The cash offer of $79 a share represents a 19% premium to Popeyes' closing price on Friday. The transaction is expected to close by early April, the companies said.
The acquisition would be the first major deal for Restaurant Brands, which was formed in the 2014 merger of Burger King and Tim Hortons. The company's managers have long said they would consider taking over other brands, where they could boost profit by cutting costs and selling locations to franchisees. Restaurant Brands, backed by Brazilian private equity firm 3G Capital, also may look to expand the chain abroad.
"Restaurant Brands may be able to cut selling, general and administrative expenses in half in the next two years, and its private equity partners can boost international expansion as spicy flavors, chicken and rice tend to travel well," said Michael Halen, an analyst at Bloomberg Intelligence. "It fits right into the 3G playbook."
Restaurant Brands shares rose as much as 7.3% to $57.84 in New York. The stock already was up 13% this year through Friday. Popeyes surged as much as 19% to $78.85.
Popeyes, which has more than 2,600 restaurants in the U.S. and 25 other countries, has performed well lately, with the stock gaining for eight years in a row.

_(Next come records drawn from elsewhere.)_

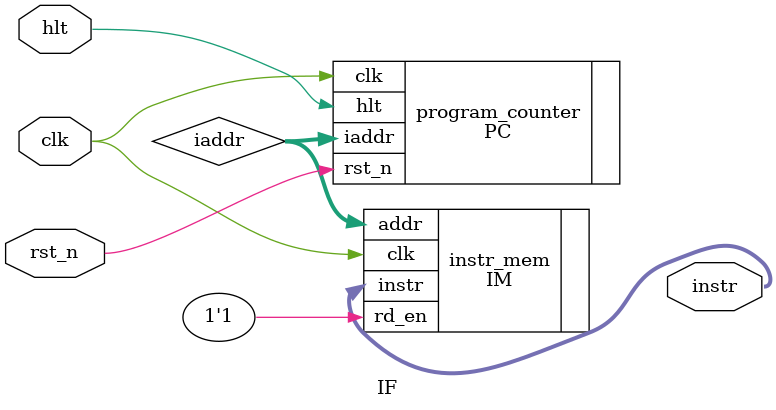
<source format=v>
module IF(instr, clk, rst_n, hlt);

output wire [15:0] instr;
input wire clk, rst_n, hlt;

wire [15:0] iaddr;

IM instr_mem(.clk(clk), .addr(iaddr), .rd_en(1'b1), .instr(instr));

PC program_counter(.clk(clk), .iaddr(iaddr), .rst_n(rst_n), .hlt(hlt));

endmodule
</source>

Chief Executive Officer Cheryl Bachelder has improved relationships with franchisees, sped up service times and played up the brand's New Orleans heritage with foods such as Magnolia Blossom Chicken. The chain will continue to be independently managed in the U.S., Restaurants Brands said.
Popeyes has done "pretty well since they've rebranded," said Darren Tristano, president at industry researcher Technomic. "They've been very effective with advertising. They've also been pretty innovative."
The chain's same-store sales gained 1.8% in the third quarter as most U.S. restaurants endured a slump. The company will file its annual report on Wednesday.
"We get to add another iconic, incredible brand with this really rich Louisiana heritage," Restaurant Brands CEO Daniel Schwartz said in an interview. "We see it resonating with guests all around the world, and we see an opportunity to massively accelerate the growth."
There are no plans for layoffs now, and Popeyes will continue to be based in Atlanta, he said.
The transaction is being paid for with cash on hand and a financing commitment from JPMorgan Chase & Co. and Wells Fargo & Co. The company was advised by Paul, Weiss, Rifkind, Wharton & Garrison. Popeyes received financial advice from UBS AG and Genesis Capital and got legal counsel from King & Spalding.
For Restaurant Brands -- which counts Warren Buffett's Berkshire Hathaway Inc. and Bill Ackman's Pershing Square Capital Management among its investors -- the buying may not be over. The company may look to add another brand to its portfolio in the next 12 months, Mr. Tristano said.
"This acquisition would indicate they may not be done acquiring brands yet," he said. "Maybe they need a Mexican concept coming next."